Text shown:
══════════════════════════════

So I don't really exactly fit either of your categories, and I'm not surprised. But there are times when I'd fit your first category by some standards. (Unable to communicate in words, unable to understand words, unable to perform cognitive feats above a certain level.) But I'm guessing you don't allow for variations over time in one's abilities either.

Mind you I'm not trying to get called either severely autistic or mildly Asperger's. I'm trying to show how ridiculous the categories are. I guess my problem is that I see people, not ideas. I sense (am aware of in a sensory way rather than an idea way) the patterns of a whole lot of people I've met, and all of those are stored in my head. None of them fit definitions so neat as this. You just about have to think in abstract ideas, rather than be aware of lots of individual people, to think that these categories make any sort of sense. And I'm all about breaking down abstractions with real perceptions, it's part of what I do in life. And these abstractions not only make no sense but have a lot of subtle traps laid within them that are highly irritating if you know what people are actually like.

══════════════════════════════

Dataset extract:
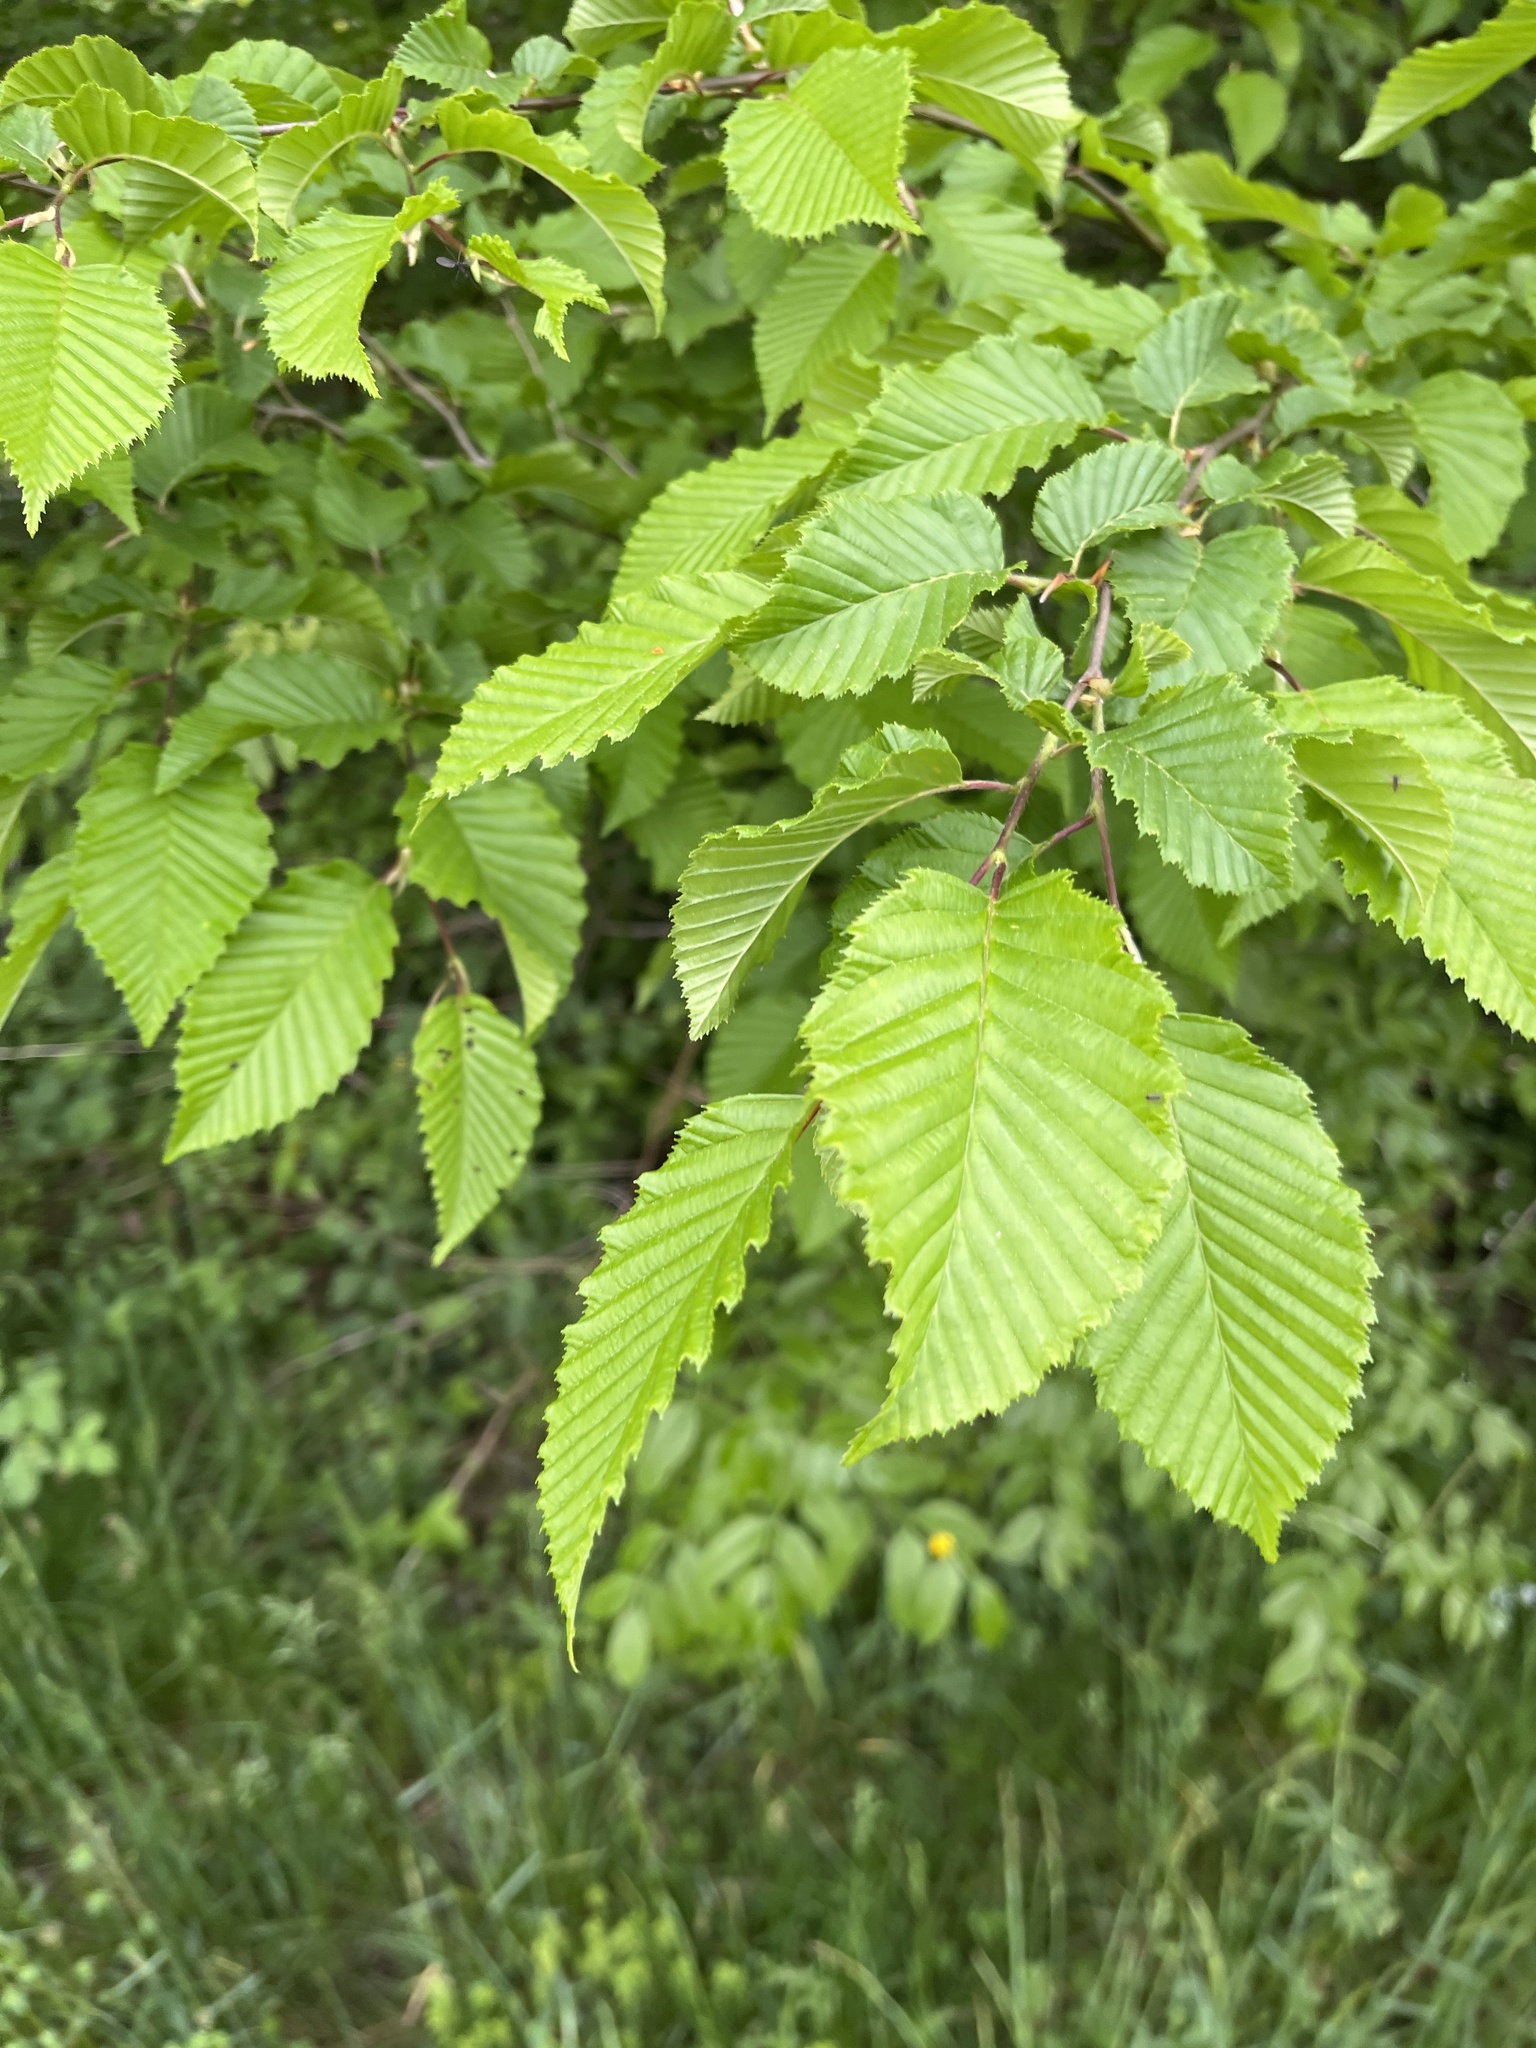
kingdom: Plantae
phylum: Tracheophyta
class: Magnoliopsida
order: Fagales
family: Betulaceae
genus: Ostrya
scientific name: Ostrya carpinifolia
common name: European hop-hornbeam
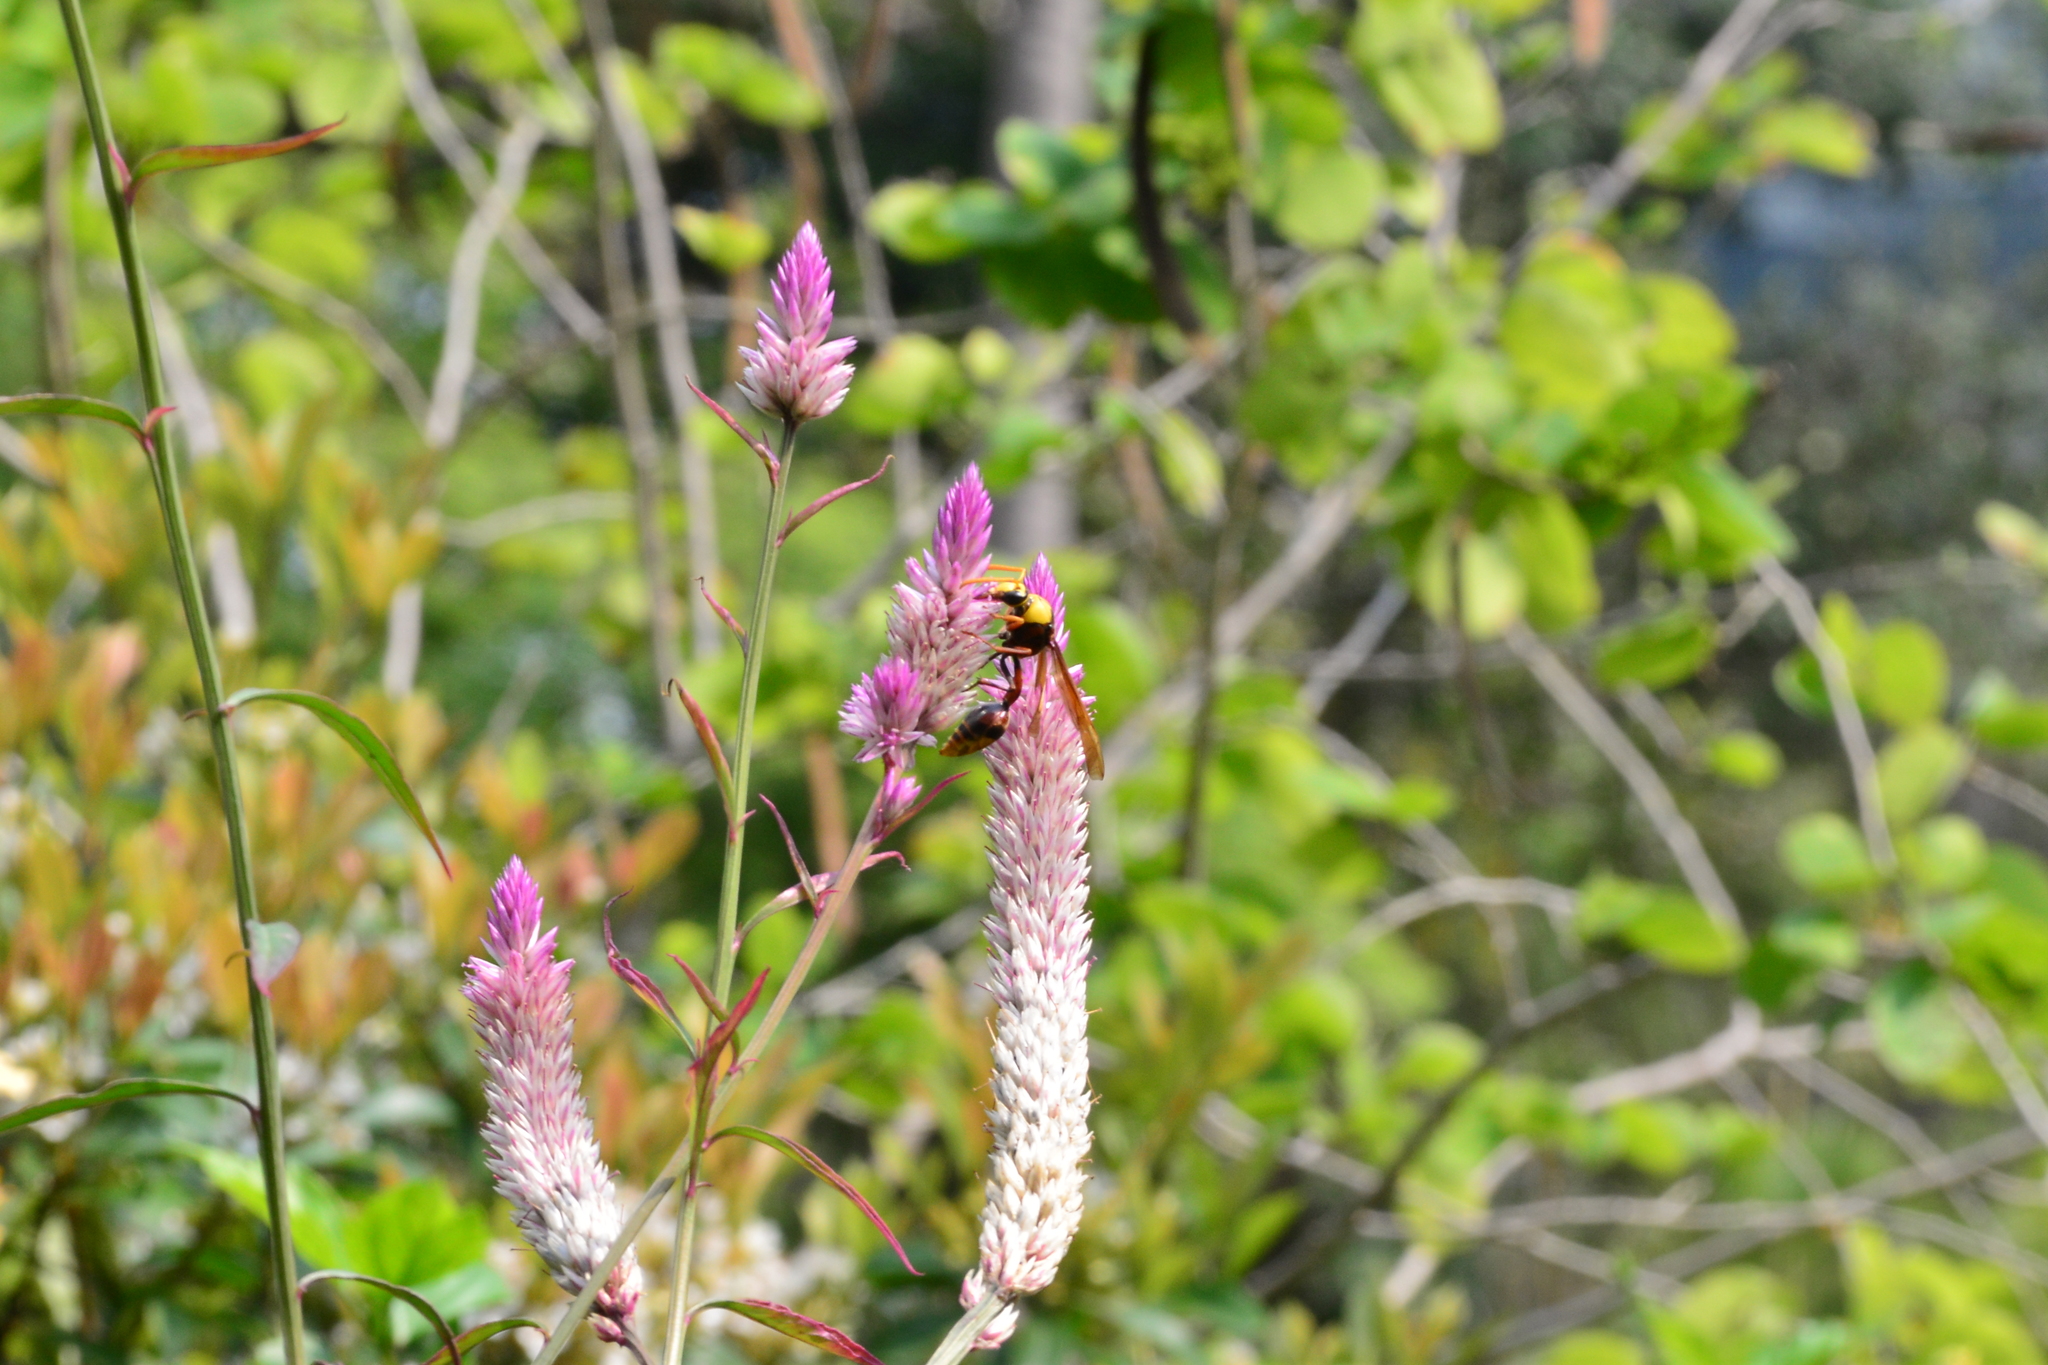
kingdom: Animalia
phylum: Arthropoda
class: Insecta
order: Hymenoptera
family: Eumenidae
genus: Delta
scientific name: Delta pyriforme
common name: Wasp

══════════════════════════════

Complete the following:
**a.** List the three inabilities given in parentheses in the text on autism categories.
**b.** In the text on autism categories, what does the writer say they see instead of ideas?
**c.** Please copy the part of the text on autism categories that opens with the words containing "Mind you I'm" and closes with "are actually like.".
The items play no part in this work.

Solutions per task:
**a.**
Unable to communicate in words
Unable to understand words
Unable to perform cognitive feats above a certain level

**b.** People.

**c.**
Mind you I'm not trying to get called either severely autistic or mildly Asperger's. I'm trying to show how ridiculous the categories are. I guess my problem is that I see people, not ideas. I sense (am aware of in a sensory way rather than an idea way) the patterns of a whole lot of people I've met, and all of those are stored in my head. None of them fit definitions so neat as this. You just about have to think in abstract ideas, rather than be aware of lots of individual people, to think that these categories make any sort of sense. And I'm all about breaking down abstractions with real perceptions, it's part of what I do in life. And these abstractions not only make no sense but have a lot of subtle traps laid within them that are highly irritating if you know what people are actually like.